As soon as a case is registered at the centre, the motoring fines increase by 50 per cent.

Motoring groups said bailiffs were driving vans with automatic number plate recognition to scour streets for motorists with unpaid parking fines.
“It’s a bit like the wild west, but there are no good guys out there to look after the motorist,” Barrie Segal, who runs motoring lobby group AppealNow, told the Telegraph.

“I have had cases where motorists have appealed and the council has claimed never to have received it and gone to the enforcement centre.”

The readiness of councils to use bailiffs is unreasonably causing motorists steep fines and damage to their credit ratings.

“It is disappointing that some mistakes are made yet councils seem to readily wash their hands of drivers trapped in a cycle of threats from debt collectors and bailiffs,” an AA spokesman said.
“The bailiff process is virtually unstoppable, even for the innocent, and getting someone to listen is virtually impossible.

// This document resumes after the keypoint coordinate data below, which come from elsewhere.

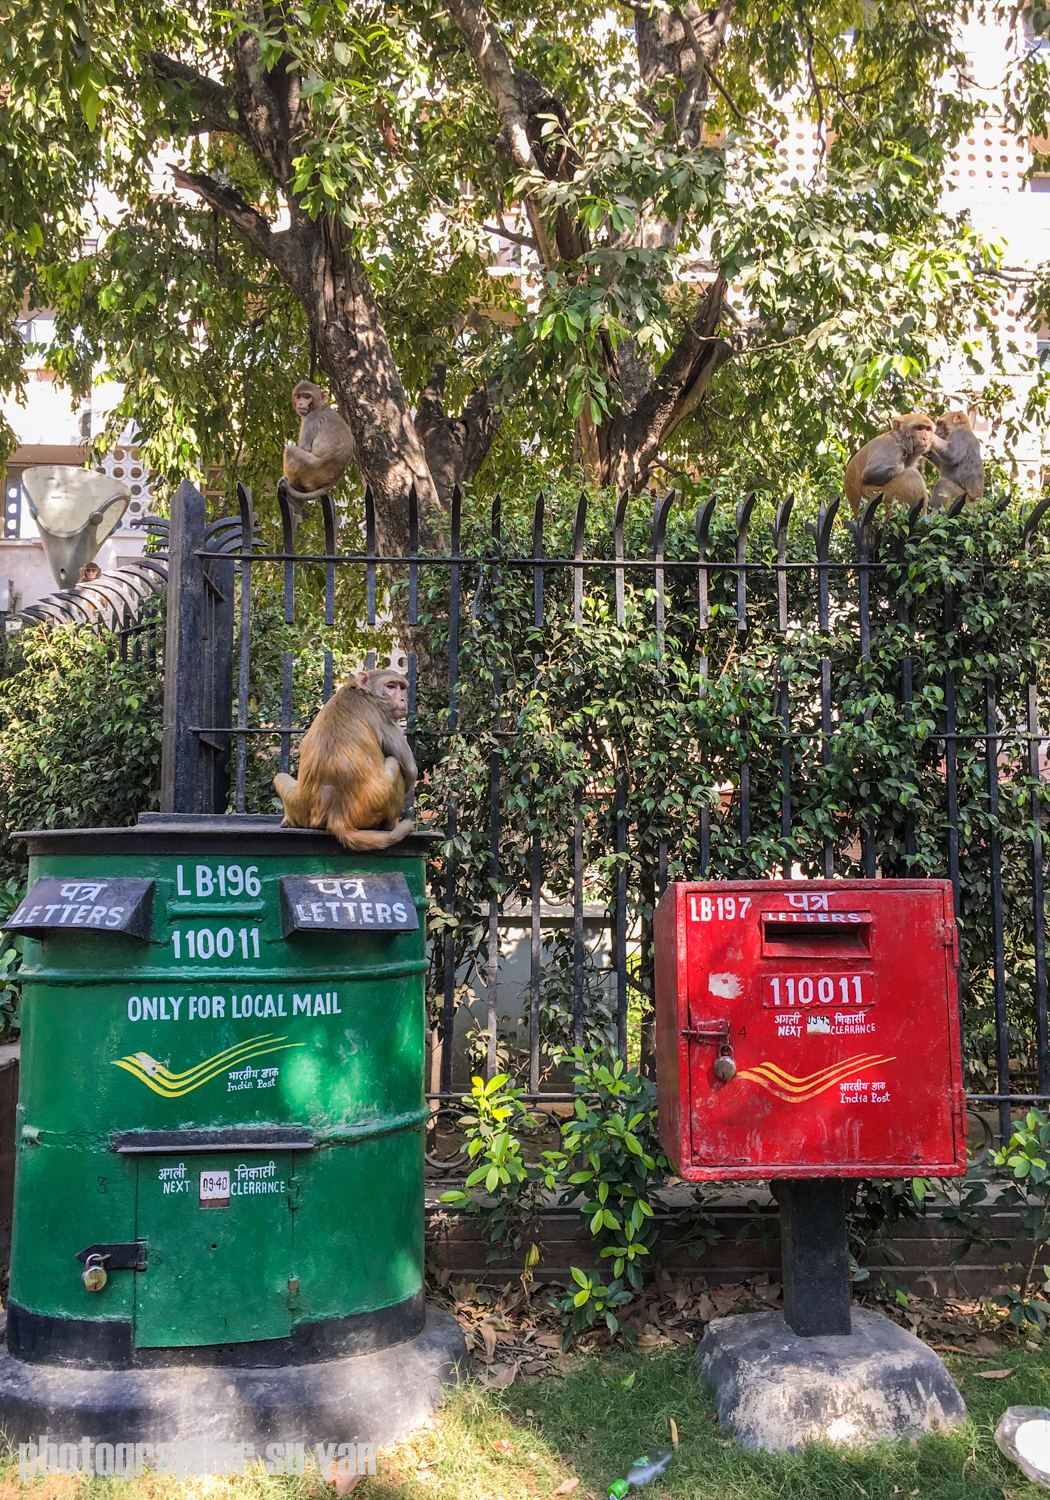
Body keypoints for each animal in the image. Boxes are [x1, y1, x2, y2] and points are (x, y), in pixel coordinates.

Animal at [273, 672, 417, 858]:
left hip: (299, 804)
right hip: (373, 805)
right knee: (394, 763)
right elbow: (410, 770)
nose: (402, 699)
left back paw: (289, 821)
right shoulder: (385, 719)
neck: (363, 692)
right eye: (391, 686)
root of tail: (336, 816)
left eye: (402, 687)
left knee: (280, 777)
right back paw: (390, 825)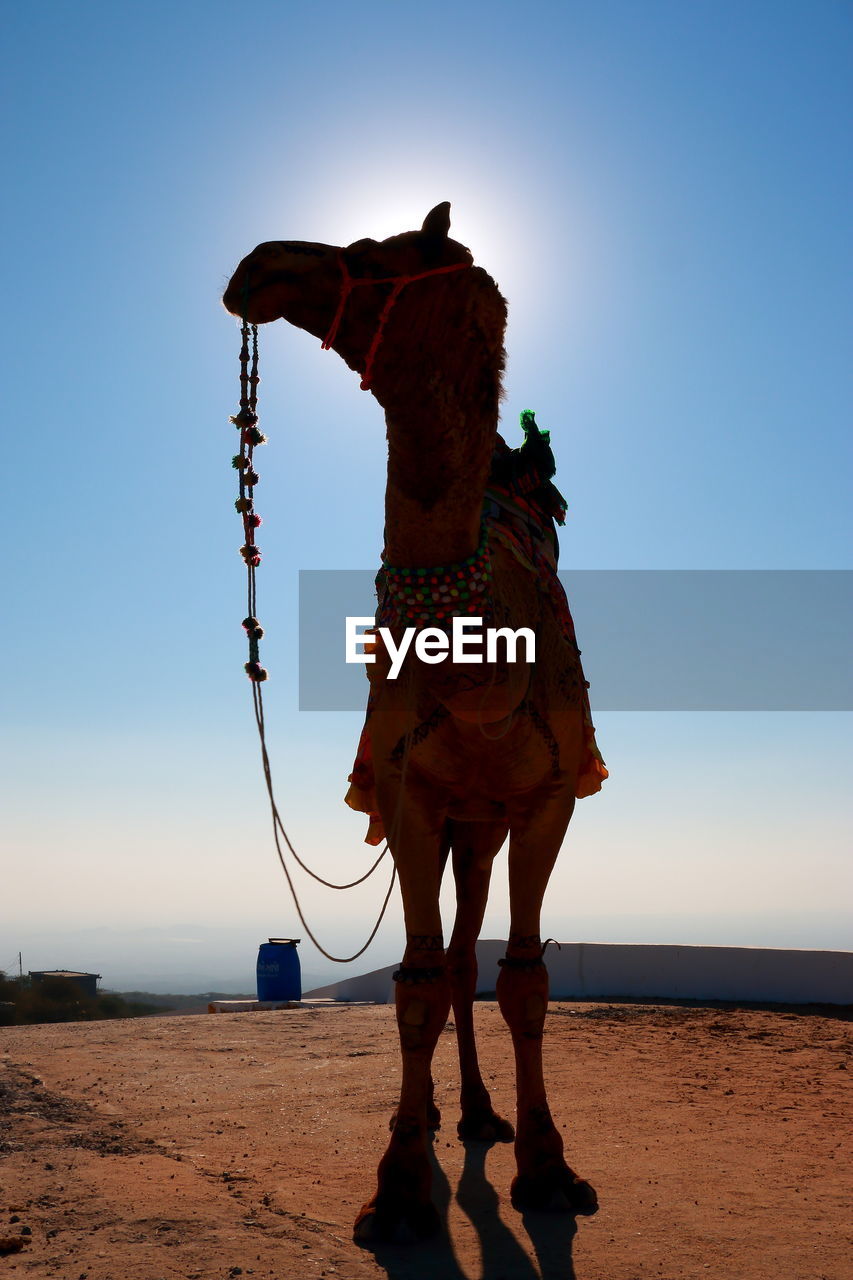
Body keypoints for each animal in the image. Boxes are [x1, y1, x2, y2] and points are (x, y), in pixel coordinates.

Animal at [220, 204, 604, 1244]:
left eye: (370, 255)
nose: (257, 264)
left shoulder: (548, 798)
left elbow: (522, 978)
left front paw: (548, 1167)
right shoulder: (409, 794)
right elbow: (416, 983)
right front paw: (394, 1187)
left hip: (484, 825)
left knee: (470, 957)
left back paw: (475, 1112)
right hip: (426, 820)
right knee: (428, 963)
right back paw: (433, 1112)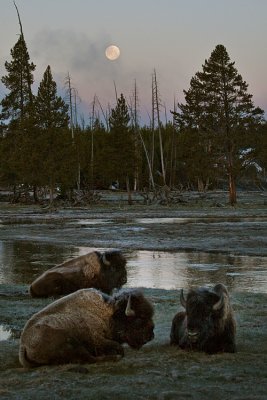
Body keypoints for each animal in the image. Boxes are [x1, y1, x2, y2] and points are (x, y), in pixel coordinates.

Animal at [18, 286, 155, 368]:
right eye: (140, 318)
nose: (151, 336)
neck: (110, 313)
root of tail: (24, 344)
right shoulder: (98, 340)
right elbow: (118, 348)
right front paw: (118, 354)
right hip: (71, 343)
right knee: (88, 358)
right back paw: (114, 358)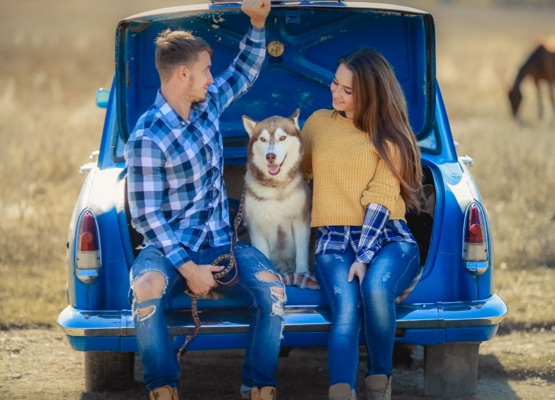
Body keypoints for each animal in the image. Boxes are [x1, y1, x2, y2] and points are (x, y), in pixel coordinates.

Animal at [242, 108, 318, 286]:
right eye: (262, 139)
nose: (270, 156)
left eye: (282, 137)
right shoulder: (257, 229)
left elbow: (302, 254)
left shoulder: (301, 222)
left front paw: (302, 274)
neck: (275, 188)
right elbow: (262, 257)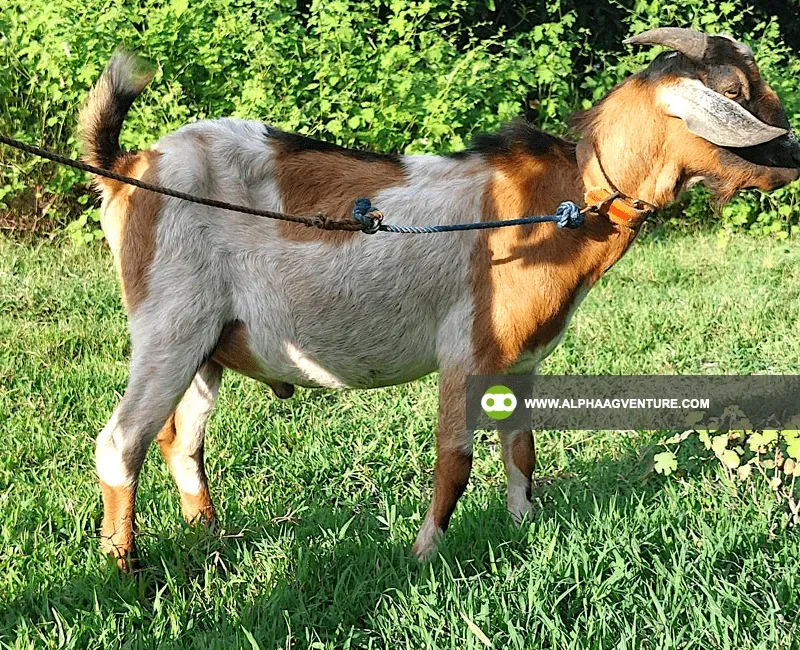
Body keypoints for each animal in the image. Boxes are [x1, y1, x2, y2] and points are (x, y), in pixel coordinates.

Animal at [79, 28, 800, 569]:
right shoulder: (466, 351)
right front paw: (424, 555)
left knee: (180, 441)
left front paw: (525, 526)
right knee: (120, 443)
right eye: (734, 93)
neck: (565, 200)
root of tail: (129, 168)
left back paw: (209, 536)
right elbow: (454, 461)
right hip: (170, 325)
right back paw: (124, 568)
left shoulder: (522, 359)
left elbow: (521, 447)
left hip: (210, 346)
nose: (793, 158)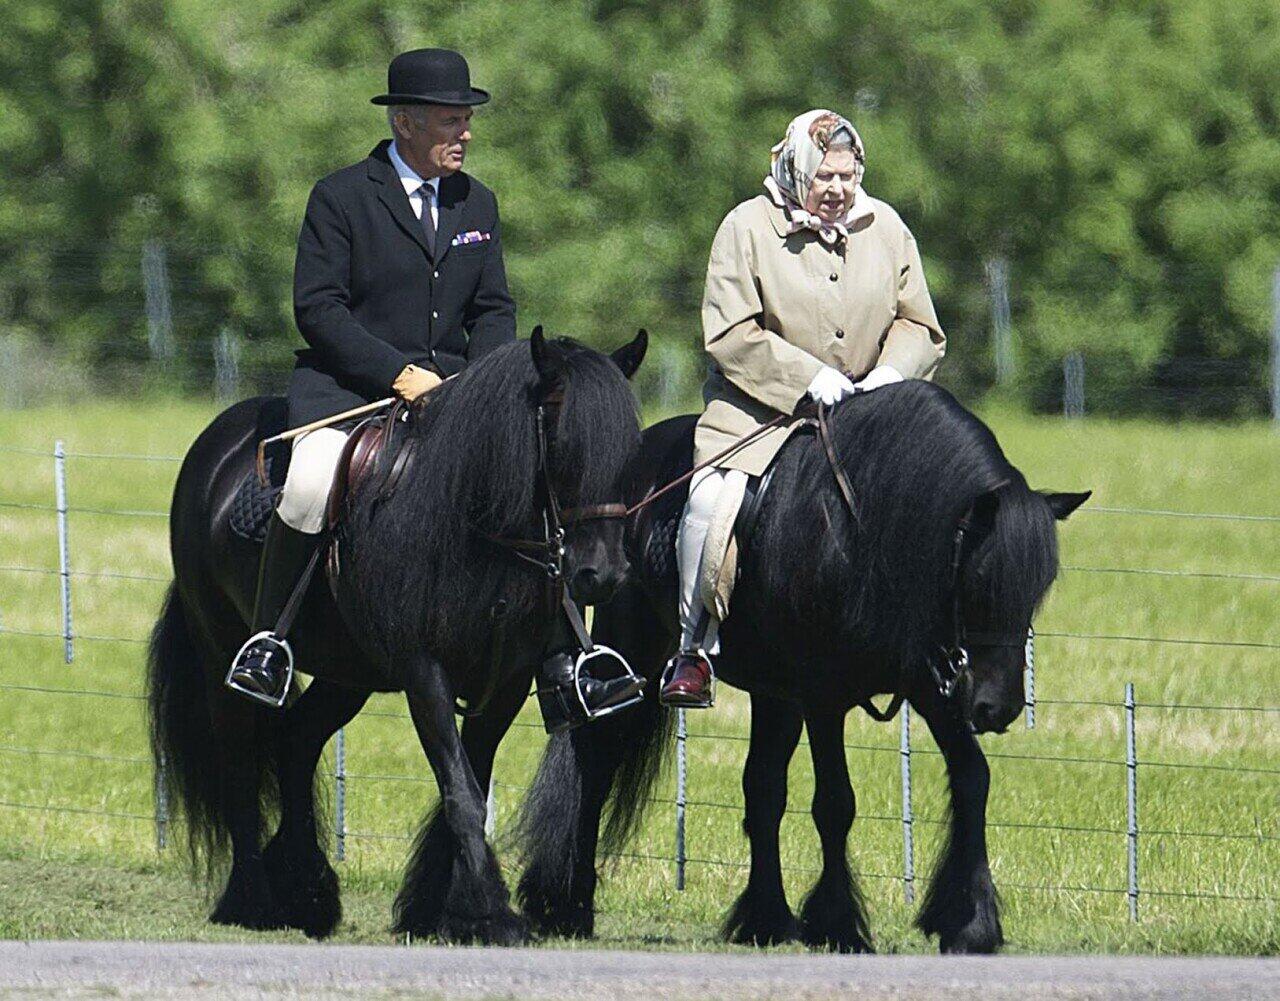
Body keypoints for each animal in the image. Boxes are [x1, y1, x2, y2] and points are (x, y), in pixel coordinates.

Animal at [148, 330, 645, 947]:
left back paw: (308, 892)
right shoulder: (423, 671)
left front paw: (442, 910)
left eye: (629, 448)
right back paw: (253, 898)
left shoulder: (504, 682)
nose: (602, 575)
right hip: (222, 647)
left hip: (346, 673)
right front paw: (489, 913)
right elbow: (460, 790)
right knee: (239, 760)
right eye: (559, 440)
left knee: (295, 742)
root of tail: (219, 441)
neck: (467, 522)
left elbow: (472, 782)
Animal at [514, 381, 1085, 957]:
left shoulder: (931, 685)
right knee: (596, 761)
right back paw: (569, 904)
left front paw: (971, 922)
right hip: (635, 650)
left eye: (1039, 587)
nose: (996, 707)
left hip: (773, 694)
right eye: (981, 580)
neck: (866, 528)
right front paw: (838, 923)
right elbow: (835, 803)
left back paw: (764, 918)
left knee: (763, 789)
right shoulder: (824, 694)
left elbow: (972, 778)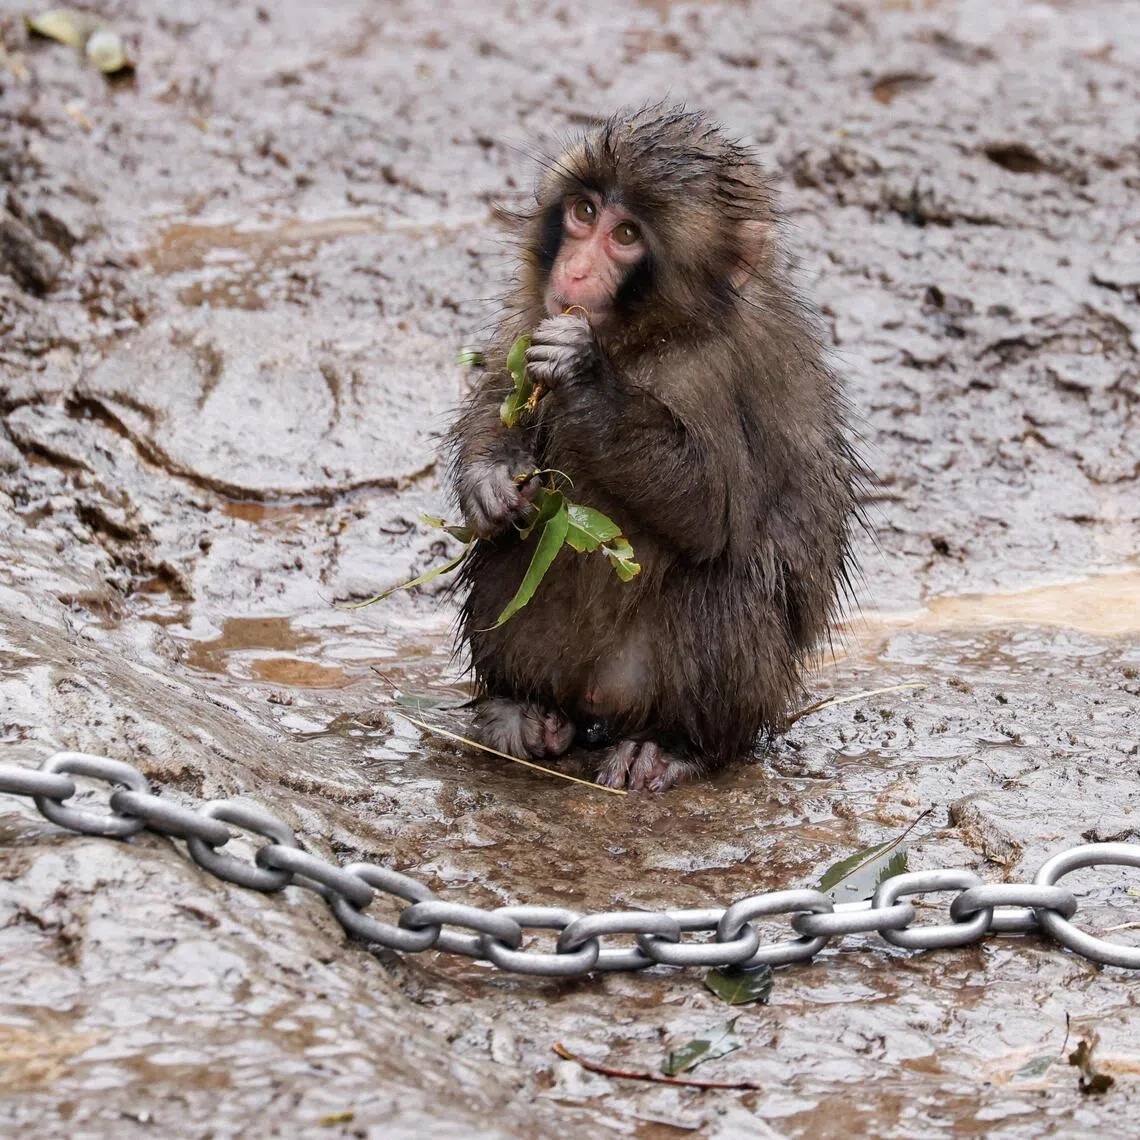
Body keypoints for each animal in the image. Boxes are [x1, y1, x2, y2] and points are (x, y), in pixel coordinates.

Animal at [447, 104, 860, 791]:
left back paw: (673, 744)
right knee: (520, 541)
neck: (646, 337)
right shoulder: (536, 310)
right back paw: (521, 706)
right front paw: (489, 480)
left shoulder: (715, 373)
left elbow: (713, 511)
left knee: (721, 585)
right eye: (584, 212)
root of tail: (596, 702)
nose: (575, 272)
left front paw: (586, 379)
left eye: (625, 235)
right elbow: (504, 395)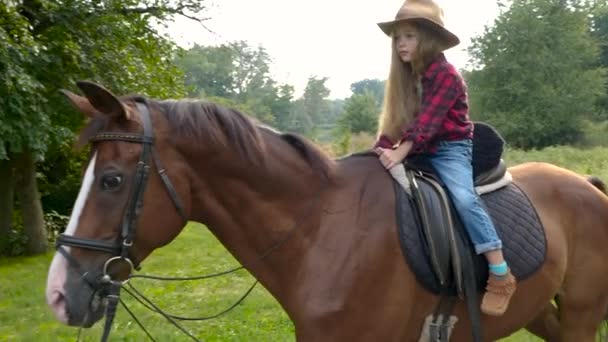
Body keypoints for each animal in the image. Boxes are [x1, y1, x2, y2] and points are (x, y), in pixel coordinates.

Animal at [45, 81, 608, 340]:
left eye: (112, 180)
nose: (58, 295)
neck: (320, 232)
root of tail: (585, 182)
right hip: (539, 312)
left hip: (580, 316)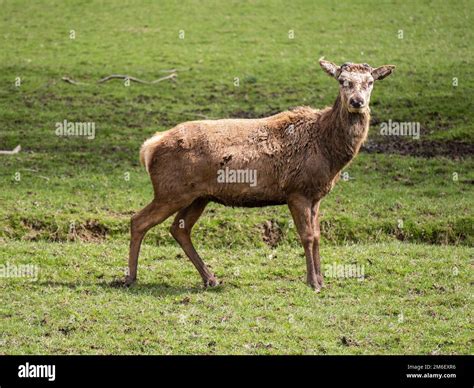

“The fact that bailiffs are now swanning around like bounty hunters in vehicles with ANPR cameras to find vehicles with outstanding warrants is sinister.”

RAC Foundation director professor Stephen Glaister also spoke of his outrage, saying: “The numbers illustrate what a house of horrors the parking system has become and why it is time for a redesign.

“How have we descended to a situation where more than a million people have been pursued through the courts over a parking infringement?
“The industrial scale of this process reveals not its success, but its utter failure.”